Летчик вопросительно поднимает брови.
— Коммерческое дело?
— О нет, что вы! Так, домашние обстоятельства. Отправляю мою больную матушку в Казань, — нервно отвечает девушка.
— А что там за аэроплан? — через минуту спрашивает она.
— О! Это самолет комиссара Афанасьева.
— Как? Ведь, говорят, он сгорел!
— Да, но мастерские ВВА к его юбилею сделали ему подарок: в ударном порядке восстановили погибший аппарат. Этот Афанасьев очень популярен.
— Да? Я слышала, что его самолет погиб безнадежно.
Летчик улыбается.
— Разве фрейлейн не знает, что русская молодежь очень экспансивна. В ремонте самолета принимали участие все ученики Академии, все рабочие, все конструкторы. Работа не прекращалась ни на одну минуту, ни днем, ни ночью, и, кроме того, месяц не такой уж маленький срок.
— Так почему же этот аэроплан не в ангаре? Простите, сударь, что я отвлекаю вас праздными вопросами… Но все, что касается Афанасьева, меня очень интересует. Это замечательный, достойный человек.
— О, да! Прекрасный летчик. Немного не осторожный, правда.
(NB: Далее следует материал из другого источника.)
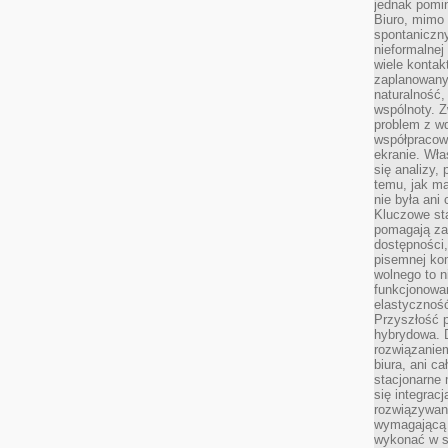
jednak pomin
Biuro, mimo 
spontaniczn
nieformalne
wiele konta
zaplanowanyc
naturalność,
wspólnoty. 
problem z wd
współpracow
ekranie. Wła
się analizy, 
temu, jak m
nie była ani
Kluczowe sta
pomagają za
dostępności,
pisemnej ko
wolnego to n
funkcjonowan
elastyczność
Przyszłość 
hybrydowa. 
rozwiązaniem
biura, ani c
stacjonarne 
się integrac
rozwiązywani
wymagającą k
wykonać w s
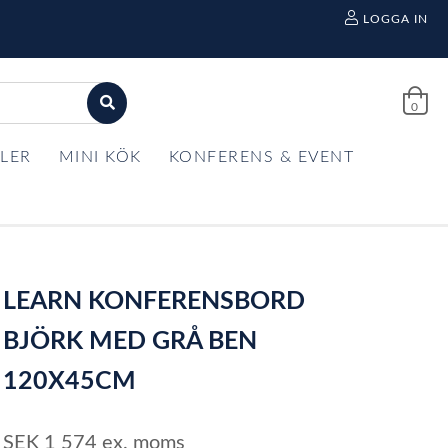
LOGGA IN
0
LER
MINI KÖK
KONFERENS & EVENT
LEARN KONFERENSBORD
BJÖRK MED GRÅ BEN
120X45CM
SEK
1 574
ex. moms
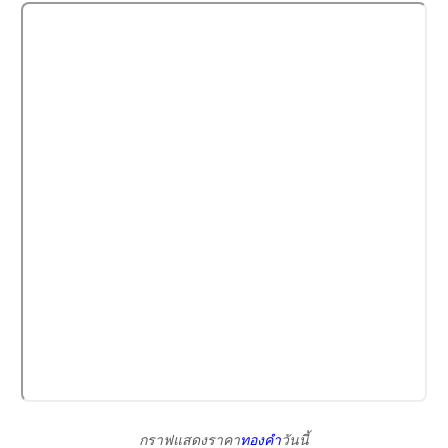
กราฟแสดงราคา
ทองคำ
วันนี้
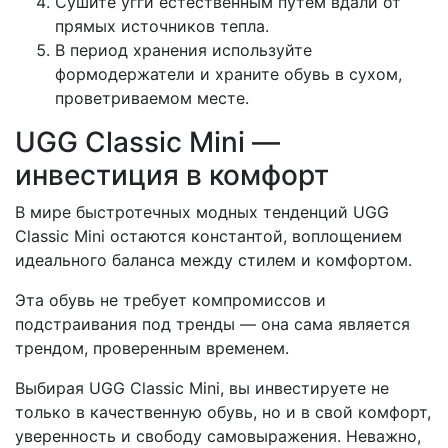
Сушите угги естественным путем вдали от
прямых источников тепла.
В период хранения используйте
формодержатели и храните обувь в сухом,
проветриваемом месте.
UGG Classic Mini —
инвестиция в комфорт
В мире быстротечных модных тенденций UGG
Classic Mini остаются константой, воплощением
идеального баланса между стилем и комфортом.
Эта обувь не требует компромиссов и
подстраивания под тренды — она сама является
трендом, проверенным временем.
Выбирая UGG Classic Mini, вы инвестируете не
только в качественную обувь, но и в свой комфорт,
уверенность и свободу самовыражения. Неважно,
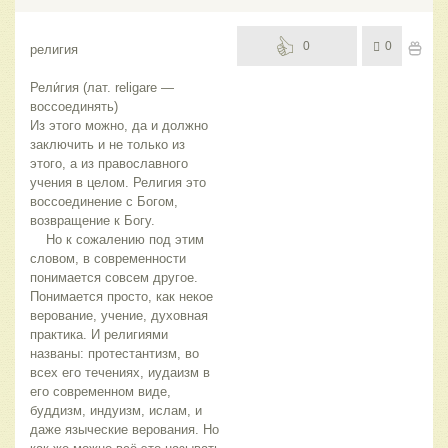
0
0
религия
Рели́гия (лат. religare — 
воссоединять) 
Из этого можно, да и должно 
заключить и не только из 
этого, а из православного 
учения в целом. Религия это 
воссоединение с Богом, 
возвращение к Богу. 
    Но к сожалению под этим 
словом, в современности 
понимается совсем другое. 
Понимается просто, как некое 
верование, учение, духовная 
практика. И религиями 
названы: протестантизм, во 
всех его течениях, иудаизм в 
его современном виде, 
буддизм, индуизм, ислам, и 
даже языческие верования. Но 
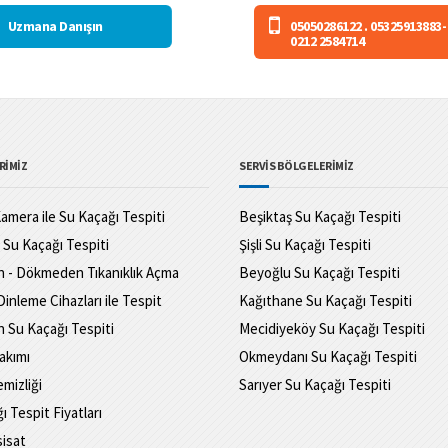
Uzmana Danışın
05050286122 . 05325913883-
0212 2584714
RİMİZ
SERVİS BÖLGELERİMİZ
amera ile Su Kaçağı Tespiti
Beşiktaş Su Kaçağı Tespiti
 Su Kaçağı Tespiti
Şişli Su Kaçağı Tespiti
 - Dökmeden Tıkanıklık Açma
Beyoğlu Su Kaçağı Tespiti
Dinleme Cihazları ile Tespit
Kağıthane Su Kaçağı Tespiti
 Su Kaçağı Tespiti
Mecidiyeköy Su Kaçağı Tespiti
akımı
Okmeydanı Su Kaçağı Tespiti
mizliği
Sarıyer Su Kaçağı Tespiti
ı Tespit Fiyatları
sisat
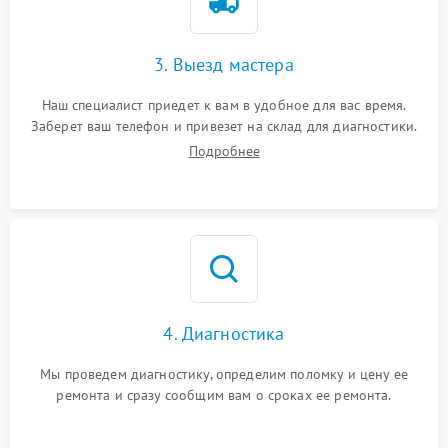
3. Выезд мастера
Наш специалист приедет к вам в удобное для вас время.
Заберет ваш телефон и привезет на склад для диагностики.
Подробнее
4. Диагностика
Мы проведем диагностику, определим поломку и цену ее
ремонта и сразу сообщим вам о сроках ее ремонта.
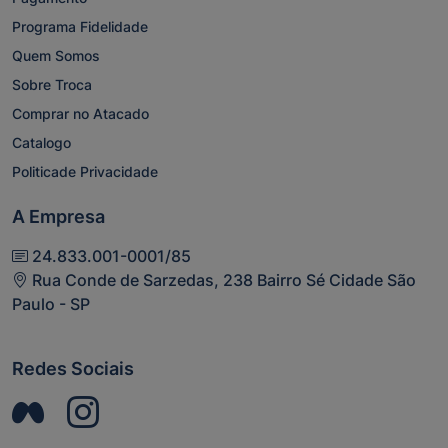
Programa Fidelidade
Quem Somos
Sobre Troca
Comprar no Atacado
Catalogo
Politicade Privacidade
A Empresa
24.833.001-0001/85
Rua Conde de Sarzedas, 238 Bairro Sé Cidade São
Paulo - SP
Redes Sociais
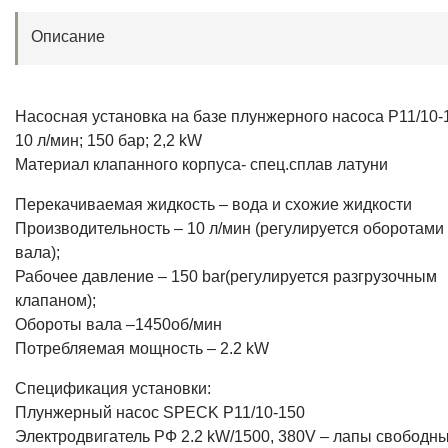
Описание
Насосная установка на базе плунжерного насоса P11/10-
10 л/мин; 150 бар; 2,2 kW
Материал клапанного корпуса- спец.сплав латуни
Перекачиваемая жидкость – вода и схожие жидкости
Производительность – 10 л/мин (регулируется оборотами
вала);
Рабочее давление – 150 bar(регулируется разгрузочным
клапаном);
Обороты вала –1450об/мин
Потребляемая мощность – 2.2 kW
Спецификация установки:
Плунжерный насос SPECK P11/10-150
Электродвигатель РФ 2.2 kW/1500, 380V – лапы свободн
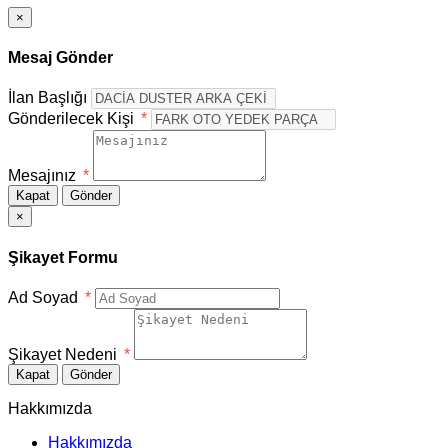
×
Mesaj Gönder
İlan Başlığı
Gönderilecek Kişi
*
Mesajınız
*
Kapat
Gönder
×
Şikayet Formu
Ad Soyad
*
Şikayet Nedeni
*
Kapat
Gönder
Hakkımızda
Hakkımızda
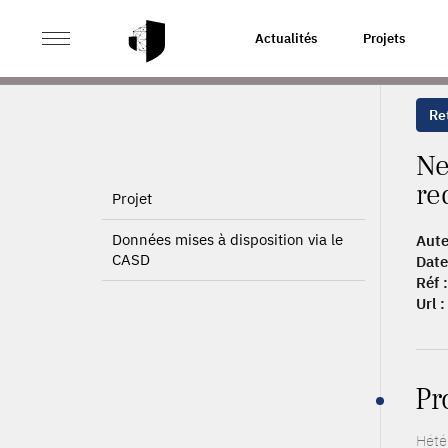
>
>
ACCUEIL
PUBLICATIONS
NEW PERSPECTIVES ON 
Actualités
Projets
Ret
Ne
re
Projet
Données mises à disposition via le
Aute
CASD
Date
Réf :
Url :
Pr
Hété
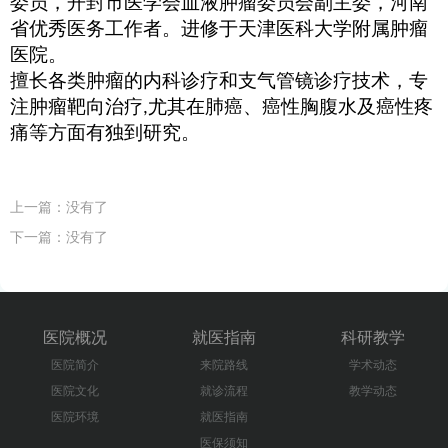
委员，开封市医学会血液肿瘤委员会副主委，河南
省优秀医务工作者。进修于天津医科大学附属肿瘤
医院。
擅长各类肿瘤的内科诊疗和支气管镜诊疗技术，专
注肿瘤靶向治疗
尤其在肺癌、癌性胸腹水及癌性疼
,
痛等方面有独到研究。
上一篇：没有了
下一篇：没有了
医院概况
就医指南
科研教学
医院简介
来院路线
学术动态
医院文化
就诊流程
教学动态
医院环境
就医指南
医保须知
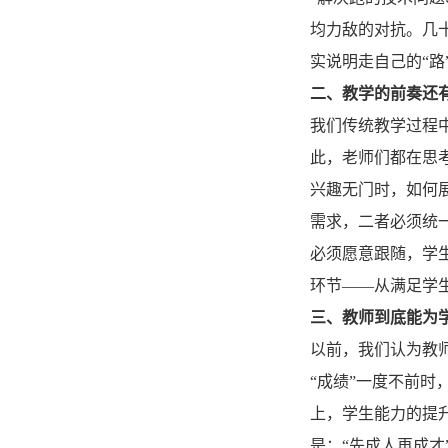
均力敌的对抗。几
实说明走自己的“路
二、教学的前奏还
我们传统教学过程
此，老师们都在思
兴趣无门时，如何
需求，二者必须统
必须愿意跟随，学
环节——从满足学
三、教师到底能为
以前，我们认为教
“成绩”一度不前
上，学生能力的提
是：“先成人再成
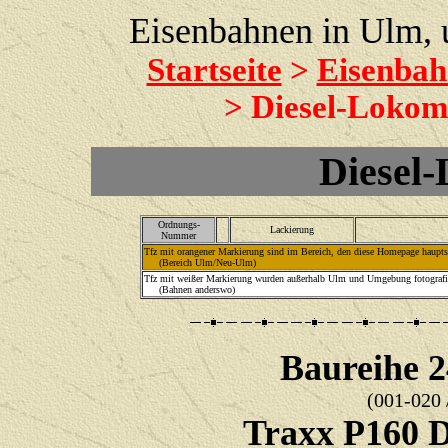
Eisenbahnen in Ulm,
Startseite
>
Eisenbah
> Diesel-Lokom
Diesel
Ordnungs-
Lackierung
Nummer
Tfz mit orangener Markierung sind im Bereich, den diese Homepage hauptsäc
(Bereich Ulm/Neu-Ulm)
Tfz mit weißer Markierung wurden außerhalb Ulm und Umgebung fotografie
(Bahnen anderswo)
Baureihe 
(001-020 
Traxx P160 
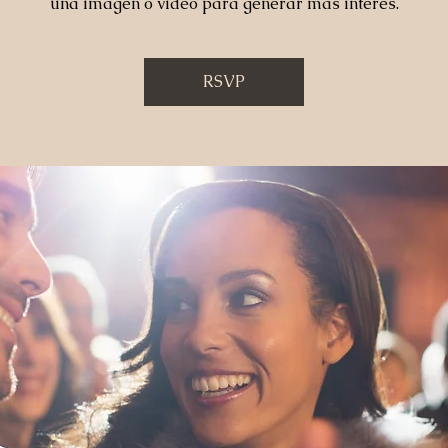
una imagen o video para generar más interés.
RSVP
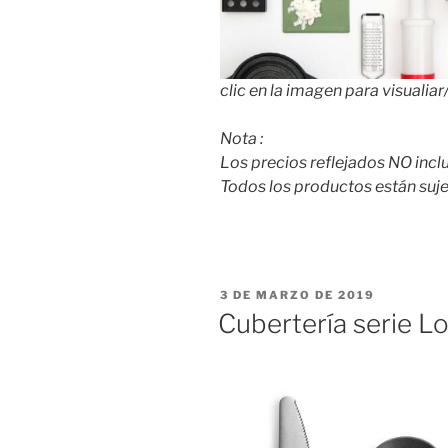
clic en la imagen para visualia
Nota :
Los precios reflejados NO incluy
Todos los productos están suje
PUBLICADO
3 DE MARZO DE 2019
EL
Cubertería serie 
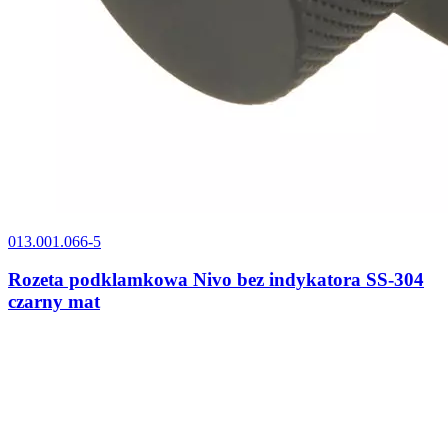
013.001.066-5
Rozeta podklamkowa Nivo bez indykatora SS-304
czarny mat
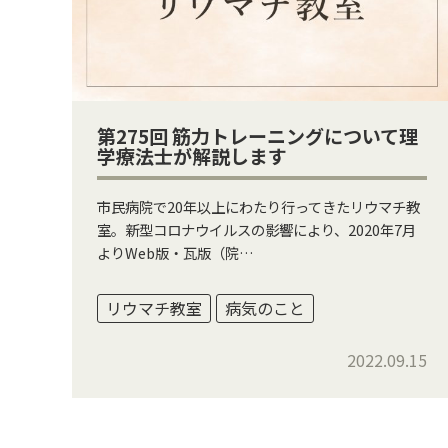
第275回 筋力トレーニングについて理
学療法士が解説します
市民病院で20年以上にわたり行ってきたリウマチ教
室。新型コロナウイルスの影響により、2020年7月
よりWeb版・瓦版（院…
リウマチ教室
病気のこと
2022.09.15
Он собирается сейчас лететь в Нижний по делам службы, а небо, как вы видите, не очень приветливо.
—Афанасьев? Сейчас? Не может быть!
Голос ее был полон изумления, почти испуга.
— Почему не может быть, фрейлейн? Он еще три дня тому назад назначил на сегодня старт. Вероятно, у него в Нижнем важные дела. Но, конечно, это очень неосторожно с его стороны…
— Не может быть! Он… — прервала его девушка и запнулась. — Впрочем, вам лучше знать.
— Вы мне почему–то не верите, фрейлейн. Взгляните–ка! Вот, идет Афанасьев. Как всегда, точен.
Девушка быстро обернулась.
К самолету быстрыми шагами шел комиссар Афанасьев, такой же решительный и бодрый, как всегда, но с забинтованной головой и перевязанными руками.
— Боже мой! — едва слышно прошептала девушка.
Она следила за ним, нахмурив брови и прикусив губу. Ей пришла в голову какая–то мысль.
— Это меня очень устраивает, — сразу повеселев, сказала она. — Я пойду посоветоваться с моей матушкой. Может быть, Афанасьев не откажется взять ее с собой.
Она поглядели на небо.
— Вы говорите, можно ожидать плохой погоды?
— Увы, фрейлейн!..
— И вы не полетите сегодня?
— Думаю, что нет.
— А когда отправляется следующий аэроплан?
— Не раньше, чем дня через три.
— Хорошо, благодарю вас, сударь. До свиданья.
Афанасьев чувствовал себя очень плохо. Руки болели, голова была так обожжена, что нельзя было натянуть шлем. Но железная воля помогла ему справиться с недомоганием. Ему предложили взять с собой летчика или, по крайней мере, механика — но он упрямо отказался. Проглотив полпуда хины, чтобы предупредить лихорадку, и поручив Шварцу принять меры к поимке шпиона, он отправился на аэродром.
Прохладное утро освежило его. Увиден тучи на горизонте, он презрительно сплюнул: игрушечки! Раньше, чем подует ветер, он будет уже в Нижнем.
Вспомнив о происшествии этой ночи, Афанасьев усмехнулся: опять этот дурачок попал впросак!
Хорош шпион, который вместо нужных для вражеской страны ценных рукописей по моторостроению крадет протоколы всероссийских съездов и заседаний ОДВФ, а вместо чертежей «Афанасьев Н-I» — планы Московского аэродрома, которых у наших врагов до черта.
В его памяти уже стерлись страшные минуты, когда он лежал в кольце пламени, зажмурив готовые лопнуть глаза, теряя сознание от жары и зловонного дыма.